*WRITTEN TASK*: Can you return, word for word, the stretch of these entries from the line containing "pose: elev=219.5 azim=25.5" through the line containing "Dot at: (175, 306)", both included, with the pictures left out?

*EXTRACTED RECORDS*:
-*-*-

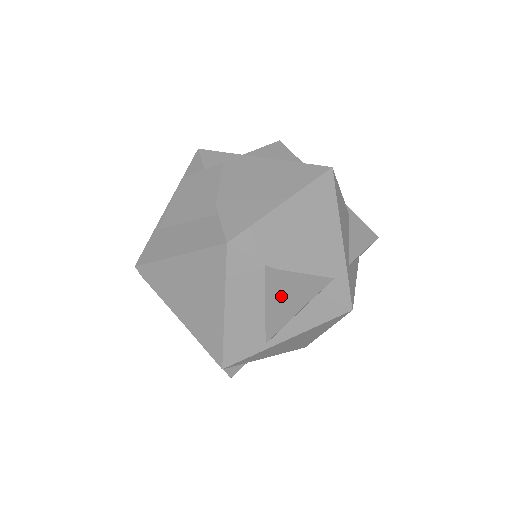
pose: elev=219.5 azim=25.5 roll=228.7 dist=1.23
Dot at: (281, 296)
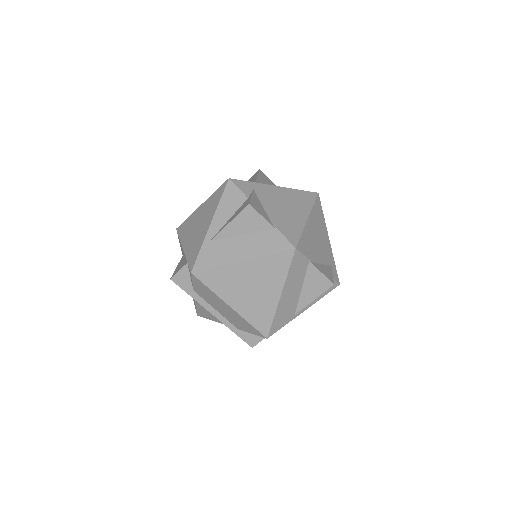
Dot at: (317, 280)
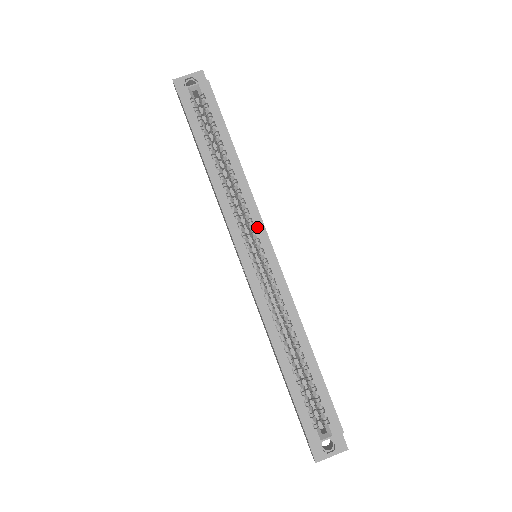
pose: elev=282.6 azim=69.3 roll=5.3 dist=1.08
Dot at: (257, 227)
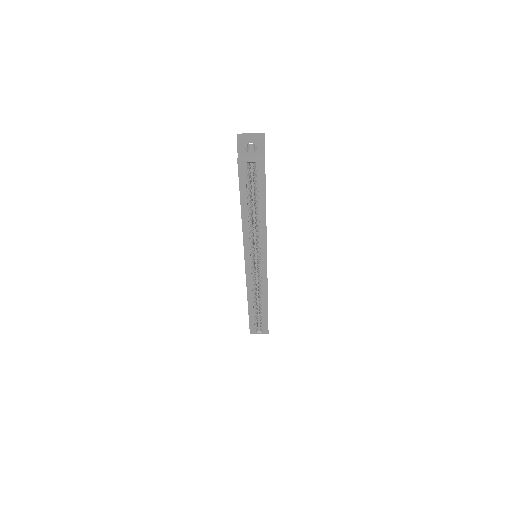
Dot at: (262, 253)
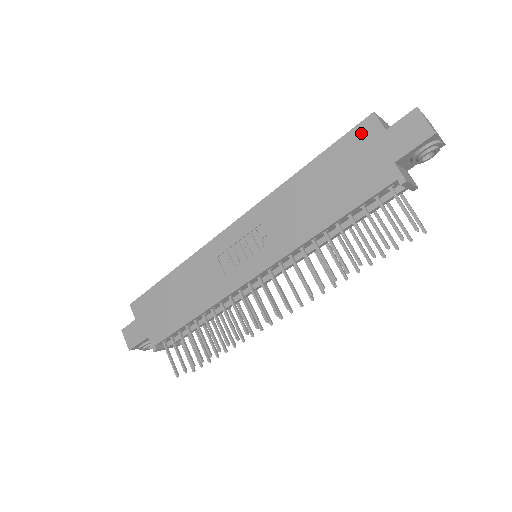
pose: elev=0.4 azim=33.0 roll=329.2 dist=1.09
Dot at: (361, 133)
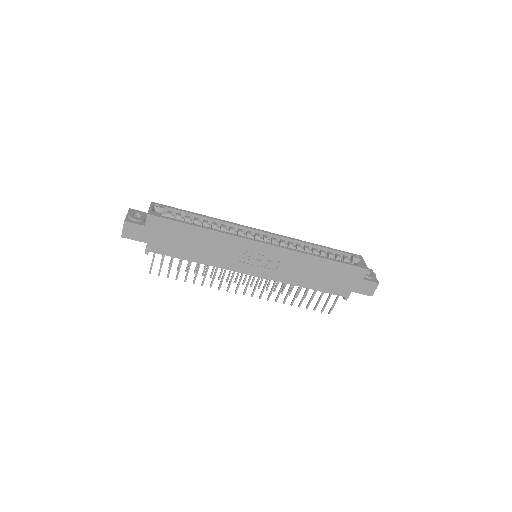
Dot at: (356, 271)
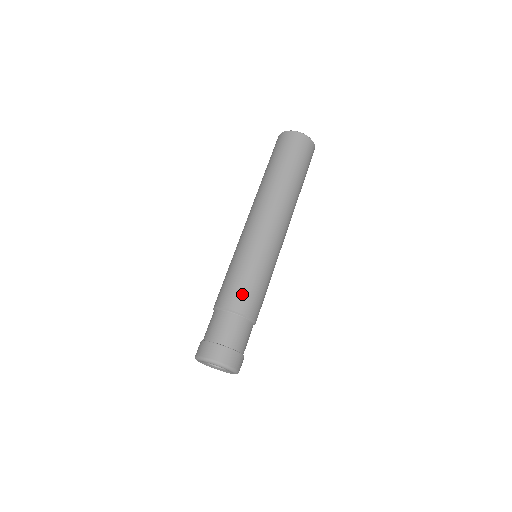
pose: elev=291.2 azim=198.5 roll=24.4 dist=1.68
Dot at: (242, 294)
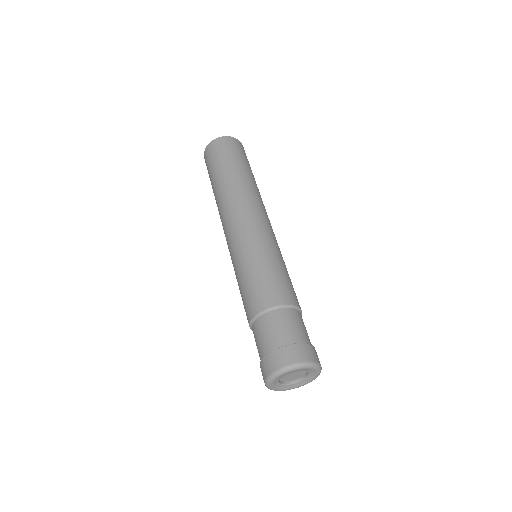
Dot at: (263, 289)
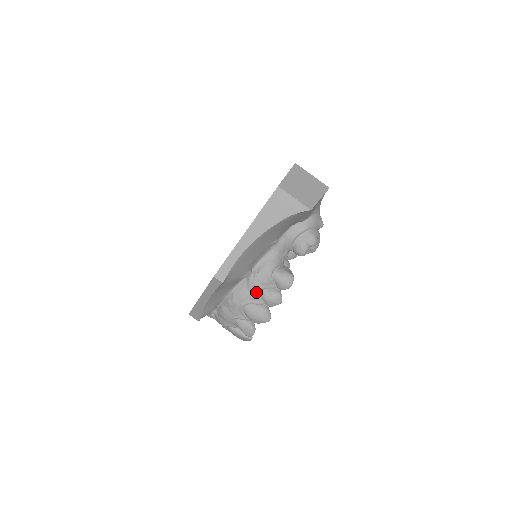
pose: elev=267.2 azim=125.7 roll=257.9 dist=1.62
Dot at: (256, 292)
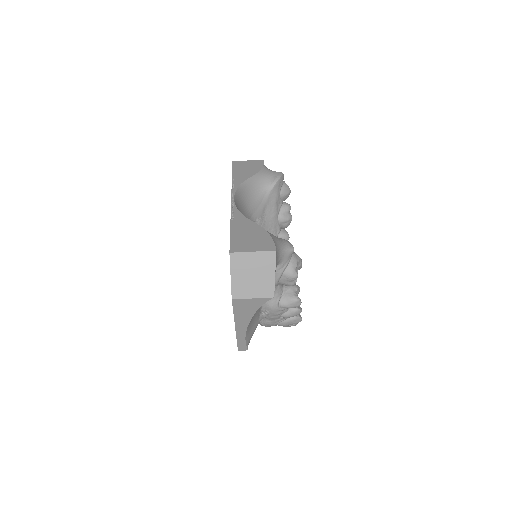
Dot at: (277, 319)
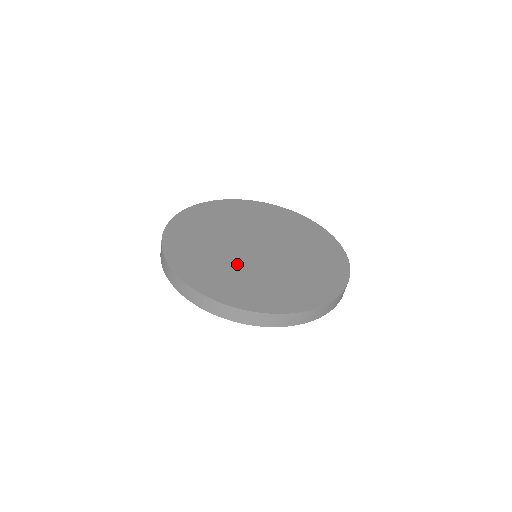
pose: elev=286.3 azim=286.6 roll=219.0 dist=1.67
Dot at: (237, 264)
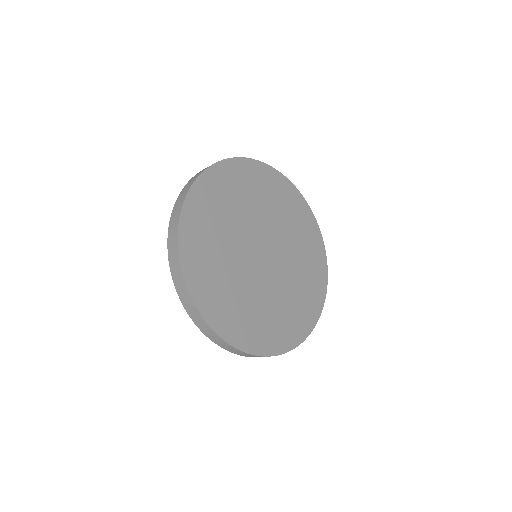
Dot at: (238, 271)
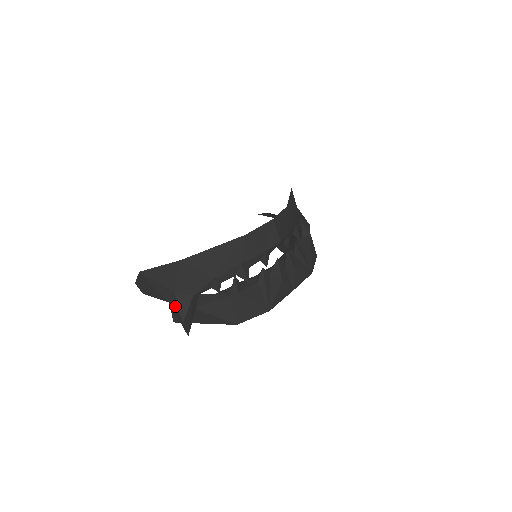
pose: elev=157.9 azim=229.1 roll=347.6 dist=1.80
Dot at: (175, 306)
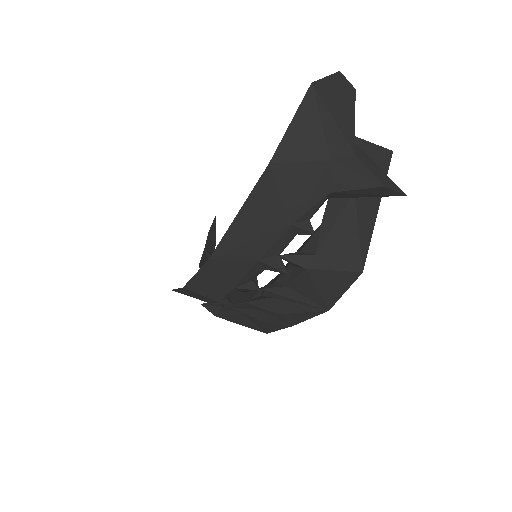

-*-*-

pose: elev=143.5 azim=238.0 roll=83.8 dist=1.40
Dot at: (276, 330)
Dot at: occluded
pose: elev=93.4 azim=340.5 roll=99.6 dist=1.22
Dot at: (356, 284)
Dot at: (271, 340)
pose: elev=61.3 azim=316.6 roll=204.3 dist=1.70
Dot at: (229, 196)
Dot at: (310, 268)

-*-*-

*ANSWER TO THIS PROBLEM*:
pose: elev=219.5 azim=25.5 roll=228.7 dist=1.23
Dot at: (281, 296)
Dot at: (317, 280)
pose: elev=282.6 azim=69.3 roll=5.3 dist=1.08
Dot at: (257, 227)
Dot at: (262, 253)
pose: elev=0.4 azim=33.0 roll=329.2 dist=1.09
Dot at: (361, 133)
Dot at: (356, 271)
pose: elev=291.2 azim=198.5 roll=24.4 dist=1.68
Dot at: (242, 294)
Dot at: (263, 289)
pose: elev=267.2 azim=125.7 roll=257.9 dist=1.62
Dot at: (256, 292)
Dot at: (277, 319)
pose: elev=286.3 azim=286.6 roll=219.0 dist=1.67
Dot at: (237, 264)
Dot at: (238, 271)
pose: elev=157.9 azim=229.1 roll=347.6 dist=1.80
Dot at: (175, 306)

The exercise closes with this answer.